Once I was a clever boy learning the arts of Oxford... is a quotation from the verses written by Bishop Richard Fleming (c.1385-1431) for his tomb in Lincoln Cathedral. Fleming, the founder of Lincoln College in Oxford, is the subject of my research for a D. Phil., and, like me, a son of the West Riding. I have remarked in the past that I have a deeply meaningful on-going relationship with a dead fifteenth century bishop... it was Fleming who, in effect, enabled me to come to Oxford and to learn its arts, and for that I am immensely grateful.

Saturday, 3 December 2011

A very secular Christmas to us all

Last night was the switch on for the Christmas lights here in Oxford. Nothing very remarkable in that as a civic event you might think, but in recent years this has become a big production number in the city. 

Crowds of people fill the city centre - uncomfortably packed in at times and quite claustrophobic - and there are marching bands and processions of schoolchildren with lights and so forth. This year a small version of St Giles Fair had been set up by the morning on St Giles complete with fairground rides and all the attendant range of fast food stalls. Traffic is diverted, bus routes changed, places stay open until late.
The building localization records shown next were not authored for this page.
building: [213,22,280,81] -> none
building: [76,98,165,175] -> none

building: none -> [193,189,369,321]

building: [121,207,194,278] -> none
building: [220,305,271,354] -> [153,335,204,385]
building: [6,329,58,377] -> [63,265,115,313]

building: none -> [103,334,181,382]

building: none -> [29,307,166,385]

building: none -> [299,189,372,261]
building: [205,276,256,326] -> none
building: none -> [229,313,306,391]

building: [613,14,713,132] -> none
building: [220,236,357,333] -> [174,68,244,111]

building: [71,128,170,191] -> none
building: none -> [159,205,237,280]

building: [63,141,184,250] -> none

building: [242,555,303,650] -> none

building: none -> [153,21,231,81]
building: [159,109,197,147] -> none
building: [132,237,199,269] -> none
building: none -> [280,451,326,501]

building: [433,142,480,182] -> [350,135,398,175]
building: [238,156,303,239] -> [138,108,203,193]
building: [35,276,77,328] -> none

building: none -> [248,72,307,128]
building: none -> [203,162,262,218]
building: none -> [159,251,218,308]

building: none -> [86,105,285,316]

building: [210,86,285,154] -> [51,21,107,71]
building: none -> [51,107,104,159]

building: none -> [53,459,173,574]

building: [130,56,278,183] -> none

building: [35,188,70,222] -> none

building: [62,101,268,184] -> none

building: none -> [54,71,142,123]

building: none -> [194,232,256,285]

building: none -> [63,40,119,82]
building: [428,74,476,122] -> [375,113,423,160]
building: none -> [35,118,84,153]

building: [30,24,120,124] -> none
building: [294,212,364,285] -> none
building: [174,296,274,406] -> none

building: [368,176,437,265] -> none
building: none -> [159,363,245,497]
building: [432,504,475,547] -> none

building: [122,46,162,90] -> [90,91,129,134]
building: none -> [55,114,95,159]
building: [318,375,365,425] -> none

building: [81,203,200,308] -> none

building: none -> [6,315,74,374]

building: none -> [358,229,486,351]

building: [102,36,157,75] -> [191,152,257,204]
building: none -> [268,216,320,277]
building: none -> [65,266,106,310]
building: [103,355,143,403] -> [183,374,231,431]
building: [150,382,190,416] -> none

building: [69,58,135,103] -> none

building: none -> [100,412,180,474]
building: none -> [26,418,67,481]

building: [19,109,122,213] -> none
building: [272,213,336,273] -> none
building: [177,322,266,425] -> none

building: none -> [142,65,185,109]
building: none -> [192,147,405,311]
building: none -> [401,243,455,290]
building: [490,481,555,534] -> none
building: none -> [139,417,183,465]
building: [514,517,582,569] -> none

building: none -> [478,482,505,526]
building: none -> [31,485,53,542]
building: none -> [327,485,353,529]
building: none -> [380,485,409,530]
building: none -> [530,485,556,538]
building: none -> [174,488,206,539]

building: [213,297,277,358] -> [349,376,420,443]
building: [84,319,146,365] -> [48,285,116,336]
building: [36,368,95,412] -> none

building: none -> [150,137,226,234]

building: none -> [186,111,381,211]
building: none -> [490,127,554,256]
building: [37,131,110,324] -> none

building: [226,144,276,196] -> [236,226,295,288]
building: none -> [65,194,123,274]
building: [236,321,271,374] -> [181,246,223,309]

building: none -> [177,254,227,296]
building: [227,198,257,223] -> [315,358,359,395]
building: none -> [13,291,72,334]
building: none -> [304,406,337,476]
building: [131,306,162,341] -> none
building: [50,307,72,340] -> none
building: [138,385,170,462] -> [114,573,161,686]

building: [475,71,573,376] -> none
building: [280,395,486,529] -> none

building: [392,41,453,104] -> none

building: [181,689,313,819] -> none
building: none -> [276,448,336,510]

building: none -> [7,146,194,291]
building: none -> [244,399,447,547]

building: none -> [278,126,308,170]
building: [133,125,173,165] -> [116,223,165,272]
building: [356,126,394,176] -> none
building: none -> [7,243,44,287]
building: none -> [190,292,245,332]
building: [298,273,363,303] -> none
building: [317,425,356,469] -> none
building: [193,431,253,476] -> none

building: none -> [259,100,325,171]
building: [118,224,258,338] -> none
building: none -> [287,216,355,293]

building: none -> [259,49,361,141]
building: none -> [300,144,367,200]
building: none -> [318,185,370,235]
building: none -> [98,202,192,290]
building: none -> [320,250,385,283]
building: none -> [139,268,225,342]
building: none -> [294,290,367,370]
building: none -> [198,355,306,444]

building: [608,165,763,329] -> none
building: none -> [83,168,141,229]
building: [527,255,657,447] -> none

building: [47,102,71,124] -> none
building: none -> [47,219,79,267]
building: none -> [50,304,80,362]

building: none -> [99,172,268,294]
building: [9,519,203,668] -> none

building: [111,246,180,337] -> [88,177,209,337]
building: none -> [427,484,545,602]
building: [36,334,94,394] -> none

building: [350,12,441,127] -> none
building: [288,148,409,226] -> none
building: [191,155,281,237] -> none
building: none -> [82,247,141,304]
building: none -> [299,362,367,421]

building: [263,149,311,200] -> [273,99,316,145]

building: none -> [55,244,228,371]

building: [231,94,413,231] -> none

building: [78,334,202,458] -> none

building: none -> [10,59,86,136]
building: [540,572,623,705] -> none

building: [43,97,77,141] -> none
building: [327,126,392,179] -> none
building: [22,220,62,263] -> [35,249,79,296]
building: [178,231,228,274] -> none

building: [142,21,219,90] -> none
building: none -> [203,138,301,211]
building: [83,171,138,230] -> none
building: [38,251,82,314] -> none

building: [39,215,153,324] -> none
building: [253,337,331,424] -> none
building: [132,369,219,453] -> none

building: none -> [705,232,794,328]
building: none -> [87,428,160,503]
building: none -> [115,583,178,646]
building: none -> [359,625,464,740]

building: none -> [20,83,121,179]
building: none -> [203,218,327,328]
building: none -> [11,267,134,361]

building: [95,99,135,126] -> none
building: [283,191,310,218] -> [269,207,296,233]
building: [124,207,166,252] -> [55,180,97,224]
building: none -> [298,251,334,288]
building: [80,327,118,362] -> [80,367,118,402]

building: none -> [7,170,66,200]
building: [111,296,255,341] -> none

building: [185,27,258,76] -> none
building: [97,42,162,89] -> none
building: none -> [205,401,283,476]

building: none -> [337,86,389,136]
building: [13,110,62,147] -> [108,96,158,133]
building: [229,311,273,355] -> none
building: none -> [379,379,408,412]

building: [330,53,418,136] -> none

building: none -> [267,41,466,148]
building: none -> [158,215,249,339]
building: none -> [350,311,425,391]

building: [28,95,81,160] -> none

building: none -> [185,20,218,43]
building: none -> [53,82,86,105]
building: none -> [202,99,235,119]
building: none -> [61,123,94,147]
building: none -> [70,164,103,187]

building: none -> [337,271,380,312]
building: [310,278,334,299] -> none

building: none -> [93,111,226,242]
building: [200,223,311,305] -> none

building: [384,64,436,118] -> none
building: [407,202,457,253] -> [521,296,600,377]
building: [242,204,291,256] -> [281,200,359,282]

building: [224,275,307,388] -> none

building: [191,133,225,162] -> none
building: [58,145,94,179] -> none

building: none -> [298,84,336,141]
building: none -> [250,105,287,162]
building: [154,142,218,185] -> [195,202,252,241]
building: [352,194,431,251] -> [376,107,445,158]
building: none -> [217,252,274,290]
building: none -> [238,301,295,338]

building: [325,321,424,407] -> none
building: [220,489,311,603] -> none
Which may well be fine, but it is Christmas without Christ - or indeed Advent preceding it - and is Winterval at its most politically correct. If it is religious then it is also Hanukkah and Diwali, and probably Pagan as well - the solstice is not far off. But at the same time it is not. It is totally lacking in what any of those festivals are about. It is the worship of materialism. I first remember seeing something similar as a BBC Wales television programme in the late 1970s and its non-Christian "Happy Holidays" culture seemed aberrant then. It still does.